One family lost their soldier father.
One family is dealing with physical and mental (PTSD) repercussions.
One family lives apart from their soldier, five years running.
And at least one family is watching the next generation signing up to serve.
The film was publicly screened in Montreal, Toronto and Edmonton last year and is now available online to view in its entirety: Children of Soldiers and Enfants de Soldats. (If you haven’t yet had the opportunity, you will want to spend an hour viewing the film and then come back here for our updates on the families profiled.)
The Kruse children
“I looked so young!” commented one of the young stars of the film, Children of Soldiers, when she watched it again recently, but she was surprised and not a little impressed — as everyone who sees the film can’t help being — with her unchildlike eloquence describing the conflicting pride and devastation she felt about her soldier father, Sgt. Greg Kruse. During the filming, she learned he was KIA in Afghanistan.
“My feelings haven’t changed,” she said. “I’m very proud of my father. But I miss him soooooo much.”

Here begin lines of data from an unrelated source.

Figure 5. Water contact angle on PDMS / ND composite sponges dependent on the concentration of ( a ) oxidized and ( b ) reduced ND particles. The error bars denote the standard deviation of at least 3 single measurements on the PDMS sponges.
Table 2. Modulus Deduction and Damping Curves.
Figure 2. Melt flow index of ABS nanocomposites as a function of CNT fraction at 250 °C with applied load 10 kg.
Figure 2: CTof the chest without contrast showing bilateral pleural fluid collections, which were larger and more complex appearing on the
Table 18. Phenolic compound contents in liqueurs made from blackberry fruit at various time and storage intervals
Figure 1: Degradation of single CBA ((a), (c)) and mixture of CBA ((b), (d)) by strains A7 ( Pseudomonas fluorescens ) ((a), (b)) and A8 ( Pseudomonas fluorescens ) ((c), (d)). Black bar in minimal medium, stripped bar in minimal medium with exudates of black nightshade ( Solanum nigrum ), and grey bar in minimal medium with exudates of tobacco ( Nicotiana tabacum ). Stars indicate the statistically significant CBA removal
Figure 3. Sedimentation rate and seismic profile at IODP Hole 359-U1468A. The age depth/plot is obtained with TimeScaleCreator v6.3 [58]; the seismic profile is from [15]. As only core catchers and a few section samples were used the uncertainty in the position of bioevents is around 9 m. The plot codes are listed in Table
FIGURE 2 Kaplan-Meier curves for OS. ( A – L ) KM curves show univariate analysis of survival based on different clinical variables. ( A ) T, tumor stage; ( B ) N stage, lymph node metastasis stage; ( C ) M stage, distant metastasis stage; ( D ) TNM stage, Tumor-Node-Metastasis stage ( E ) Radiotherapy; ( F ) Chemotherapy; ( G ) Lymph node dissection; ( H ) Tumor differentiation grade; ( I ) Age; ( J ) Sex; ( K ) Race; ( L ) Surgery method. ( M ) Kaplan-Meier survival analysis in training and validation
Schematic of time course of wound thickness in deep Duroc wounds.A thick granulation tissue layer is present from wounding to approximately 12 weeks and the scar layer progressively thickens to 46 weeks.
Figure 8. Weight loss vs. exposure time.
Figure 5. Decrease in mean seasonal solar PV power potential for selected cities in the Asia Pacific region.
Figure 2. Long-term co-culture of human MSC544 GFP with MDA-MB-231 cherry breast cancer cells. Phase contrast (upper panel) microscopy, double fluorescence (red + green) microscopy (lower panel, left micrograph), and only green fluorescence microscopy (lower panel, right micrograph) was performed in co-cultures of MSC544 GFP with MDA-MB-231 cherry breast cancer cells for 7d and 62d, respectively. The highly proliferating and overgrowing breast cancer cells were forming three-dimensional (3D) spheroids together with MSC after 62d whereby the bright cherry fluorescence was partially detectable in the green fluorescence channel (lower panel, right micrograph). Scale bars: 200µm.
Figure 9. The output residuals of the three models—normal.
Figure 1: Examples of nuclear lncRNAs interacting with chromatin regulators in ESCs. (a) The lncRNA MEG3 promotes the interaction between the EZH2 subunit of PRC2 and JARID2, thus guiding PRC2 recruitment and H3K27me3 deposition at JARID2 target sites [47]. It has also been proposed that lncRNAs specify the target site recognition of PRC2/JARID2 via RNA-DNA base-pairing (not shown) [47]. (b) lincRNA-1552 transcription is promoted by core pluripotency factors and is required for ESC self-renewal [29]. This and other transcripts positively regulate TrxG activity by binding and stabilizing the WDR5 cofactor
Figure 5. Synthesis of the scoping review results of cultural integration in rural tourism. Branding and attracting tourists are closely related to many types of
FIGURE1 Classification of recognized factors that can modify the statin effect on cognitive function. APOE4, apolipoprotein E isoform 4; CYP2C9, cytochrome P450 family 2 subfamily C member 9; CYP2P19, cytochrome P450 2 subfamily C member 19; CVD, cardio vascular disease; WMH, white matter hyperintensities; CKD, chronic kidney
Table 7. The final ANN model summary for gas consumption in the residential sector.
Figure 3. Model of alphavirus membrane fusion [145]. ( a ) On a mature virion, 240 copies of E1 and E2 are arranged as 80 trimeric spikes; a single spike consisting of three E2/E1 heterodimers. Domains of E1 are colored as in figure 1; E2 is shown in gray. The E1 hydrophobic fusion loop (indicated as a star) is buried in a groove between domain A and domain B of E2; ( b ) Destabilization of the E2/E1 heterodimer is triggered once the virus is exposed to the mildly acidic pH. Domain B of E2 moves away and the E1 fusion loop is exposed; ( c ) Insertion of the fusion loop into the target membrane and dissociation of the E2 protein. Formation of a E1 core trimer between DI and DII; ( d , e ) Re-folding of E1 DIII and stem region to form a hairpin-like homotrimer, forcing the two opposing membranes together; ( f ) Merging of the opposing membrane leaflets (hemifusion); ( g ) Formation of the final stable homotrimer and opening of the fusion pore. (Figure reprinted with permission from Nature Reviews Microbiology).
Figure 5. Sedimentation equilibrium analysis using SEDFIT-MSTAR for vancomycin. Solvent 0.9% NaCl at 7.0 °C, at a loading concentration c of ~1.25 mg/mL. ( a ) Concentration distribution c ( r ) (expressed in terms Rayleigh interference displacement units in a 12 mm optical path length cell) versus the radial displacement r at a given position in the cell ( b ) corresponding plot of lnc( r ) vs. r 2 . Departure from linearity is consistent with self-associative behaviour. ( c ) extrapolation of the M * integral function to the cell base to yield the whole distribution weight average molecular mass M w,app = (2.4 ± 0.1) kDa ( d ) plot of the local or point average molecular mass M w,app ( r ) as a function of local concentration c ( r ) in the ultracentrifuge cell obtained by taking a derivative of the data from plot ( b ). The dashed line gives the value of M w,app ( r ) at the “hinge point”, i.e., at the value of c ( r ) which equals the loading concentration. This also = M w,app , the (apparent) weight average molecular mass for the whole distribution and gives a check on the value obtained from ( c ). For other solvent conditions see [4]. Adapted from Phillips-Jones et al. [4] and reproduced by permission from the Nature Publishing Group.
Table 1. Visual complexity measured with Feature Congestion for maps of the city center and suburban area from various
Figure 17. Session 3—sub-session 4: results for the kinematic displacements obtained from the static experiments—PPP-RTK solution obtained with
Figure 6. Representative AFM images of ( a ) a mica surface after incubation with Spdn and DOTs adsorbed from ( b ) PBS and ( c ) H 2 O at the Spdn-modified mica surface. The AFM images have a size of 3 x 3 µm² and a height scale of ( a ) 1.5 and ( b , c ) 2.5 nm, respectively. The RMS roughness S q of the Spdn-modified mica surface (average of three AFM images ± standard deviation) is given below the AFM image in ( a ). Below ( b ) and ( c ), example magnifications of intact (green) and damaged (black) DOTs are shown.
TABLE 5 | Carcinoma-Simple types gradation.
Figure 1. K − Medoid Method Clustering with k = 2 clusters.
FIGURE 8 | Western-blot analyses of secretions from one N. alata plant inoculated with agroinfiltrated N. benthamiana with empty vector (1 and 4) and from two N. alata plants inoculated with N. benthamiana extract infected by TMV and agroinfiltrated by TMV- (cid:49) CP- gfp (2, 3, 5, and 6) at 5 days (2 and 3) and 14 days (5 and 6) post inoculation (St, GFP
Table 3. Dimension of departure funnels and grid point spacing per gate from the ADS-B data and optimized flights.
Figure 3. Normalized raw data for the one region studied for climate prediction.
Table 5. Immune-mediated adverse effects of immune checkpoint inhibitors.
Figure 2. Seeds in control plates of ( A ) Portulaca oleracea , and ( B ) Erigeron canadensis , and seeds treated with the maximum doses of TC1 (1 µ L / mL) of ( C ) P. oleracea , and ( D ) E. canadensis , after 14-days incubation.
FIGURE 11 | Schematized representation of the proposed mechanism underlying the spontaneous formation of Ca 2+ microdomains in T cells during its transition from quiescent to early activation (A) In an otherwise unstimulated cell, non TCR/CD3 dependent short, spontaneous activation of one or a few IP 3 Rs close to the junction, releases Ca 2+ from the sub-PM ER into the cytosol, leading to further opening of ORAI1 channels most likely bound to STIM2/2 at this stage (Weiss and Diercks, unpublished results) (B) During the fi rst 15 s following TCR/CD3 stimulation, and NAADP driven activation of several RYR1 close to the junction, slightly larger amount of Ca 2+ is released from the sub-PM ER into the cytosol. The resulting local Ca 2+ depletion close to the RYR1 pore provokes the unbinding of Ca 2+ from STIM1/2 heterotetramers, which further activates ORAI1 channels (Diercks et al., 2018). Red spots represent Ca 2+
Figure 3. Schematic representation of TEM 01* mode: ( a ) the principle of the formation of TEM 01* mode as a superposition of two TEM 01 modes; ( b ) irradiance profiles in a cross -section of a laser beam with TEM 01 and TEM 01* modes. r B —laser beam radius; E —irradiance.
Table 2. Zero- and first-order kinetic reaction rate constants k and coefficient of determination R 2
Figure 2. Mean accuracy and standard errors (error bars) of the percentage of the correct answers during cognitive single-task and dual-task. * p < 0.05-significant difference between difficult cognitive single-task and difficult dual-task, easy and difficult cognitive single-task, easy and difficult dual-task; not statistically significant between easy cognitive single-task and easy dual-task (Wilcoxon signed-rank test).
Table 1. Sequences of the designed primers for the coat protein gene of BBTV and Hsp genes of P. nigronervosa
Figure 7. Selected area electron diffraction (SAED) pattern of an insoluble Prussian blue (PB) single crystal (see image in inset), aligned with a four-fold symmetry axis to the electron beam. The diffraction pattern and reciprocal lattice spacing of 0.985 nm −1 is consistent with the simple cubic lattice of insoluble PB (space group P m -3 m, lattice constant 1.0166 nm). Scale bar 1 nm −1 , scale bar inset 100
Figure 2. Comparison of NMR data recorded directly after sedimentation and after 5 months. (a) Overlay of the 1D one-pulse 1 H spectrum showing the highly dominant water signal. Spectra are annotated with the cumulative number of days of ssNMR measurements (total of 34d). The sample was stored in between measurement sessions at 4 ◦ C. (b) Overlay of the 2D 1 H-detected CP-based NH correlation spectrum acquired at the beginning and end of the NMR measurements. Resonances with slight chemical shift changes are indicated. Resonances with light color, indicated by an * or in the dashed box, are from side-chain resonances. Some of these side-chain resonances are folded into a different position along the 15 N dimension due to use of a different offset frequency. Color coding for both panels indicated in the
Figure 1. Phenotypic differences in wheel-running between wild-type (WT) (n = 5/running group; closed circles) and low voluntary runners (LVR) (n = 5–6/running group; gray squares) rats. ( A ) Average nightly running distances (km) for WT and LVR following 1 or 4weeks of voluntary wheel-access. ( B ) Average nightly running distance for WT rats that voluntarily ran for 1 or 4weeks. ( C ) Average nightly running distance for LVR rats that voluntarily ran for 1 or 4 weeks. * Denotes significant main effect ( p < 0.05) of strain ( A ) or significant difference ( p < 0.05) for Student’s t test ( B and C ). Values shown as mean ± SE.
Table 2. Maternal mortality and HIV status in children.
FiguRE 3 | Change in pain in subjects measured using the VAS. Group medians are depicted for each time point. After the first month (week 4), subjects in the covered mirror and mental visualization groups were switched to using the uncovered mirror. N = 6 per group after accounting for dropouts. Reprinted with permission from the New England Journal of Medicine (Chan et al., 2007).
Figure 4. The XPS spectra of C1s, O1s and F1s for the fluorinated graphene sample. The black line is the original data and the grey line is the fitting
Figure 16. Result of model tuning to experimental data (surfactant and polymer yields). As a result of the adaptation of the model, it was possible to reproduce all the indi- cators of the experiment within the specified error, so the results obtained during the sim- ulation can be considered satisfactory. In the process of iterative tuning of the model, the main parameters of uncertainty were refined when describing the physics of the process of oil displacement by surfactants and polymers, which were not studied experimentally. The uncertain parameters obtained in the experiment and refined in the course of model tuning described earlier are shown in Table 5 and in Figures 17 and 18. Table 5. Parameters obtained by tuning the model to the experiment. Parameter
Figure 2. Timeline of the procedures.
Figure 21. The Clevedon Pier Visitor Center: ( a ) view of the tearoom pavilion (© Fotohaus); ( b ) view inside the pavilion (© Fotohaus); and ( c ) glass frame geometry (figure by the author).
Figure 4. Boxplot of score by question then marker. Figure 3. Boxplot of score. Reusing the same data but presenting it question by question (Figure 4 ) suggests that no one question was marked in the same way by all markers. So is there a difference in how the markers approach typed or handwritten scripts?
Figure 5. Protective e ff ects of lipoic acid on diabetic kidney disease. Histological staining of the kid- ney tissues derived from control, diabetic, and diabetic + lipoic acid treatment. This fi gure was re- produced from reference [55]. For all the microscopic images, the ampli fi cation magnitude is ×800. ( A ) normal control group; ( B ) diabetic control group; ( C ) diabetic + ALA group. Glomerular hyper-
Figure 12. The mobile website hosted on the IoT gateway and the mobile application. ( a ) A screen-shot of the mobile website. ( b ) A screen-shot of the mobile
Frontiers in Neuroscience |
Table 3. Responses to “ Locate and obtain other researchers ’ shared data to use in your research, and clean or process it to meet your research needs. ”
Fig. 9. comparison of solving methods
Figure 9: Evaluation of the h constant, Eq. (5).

Now ensconced in their former New Brunswick neighbourhood, from where they had reluctantly decamped for her father’s assignment in Petawawa, she says being “home” is both wonderful — and difficult, too. The family learned of their reposting just before the tragedy and moved back as soon as they were able.
Their neighbourhood and neighbours might be comfortingly the same, but other things are not. She misses military family friends including Evan, who was in the film with her and who understands what it’s like to be a child of a soldier.
The family tent trailer is a stark reminder of camping trips with her dad; Kari now uses it mostly for sleepovers with her girlfriends, none of whom can truly understand what it’s been like for her, either as a soldier’s daughter, or fatherless.
She keeps busy with cheerleading and drama, hoping one day to become an actress, but as part of her ongoing therapy to deal with her loss, she writes weekly private letters to her father, who she says is watching her grow up.
Kari’s mother Jill is writing, too, and trying to move on with her life without Greg. Like Kari, she is still as refreshingly candid as she was in the film. Both her good days and bad are shared with her empathetic networks, but she’s beginning to feel more ready to consider — and share publicly — the perspectives she’s gained.
As a busy single mum to three young daughters, she tries to count the blessings she finds, feeling fortunate, for instance, that they can now afford to participate in their passion for horseback riding.
Kari’s twin sisters Victoria and Megan were only six when they lost their father so they don’t have as many strong memories of him as Jill and Kari do. Maybe that’s a good thing, says the wise-beyond-her-years Kari, though she does feel sorry that they did not have the times with her father that she so fondly remembers. “I plan to be the best big sister and role model I can be, since our father can no longer be there for them.”
No doubt her father would be as proud of his amazing daughter as she is of him.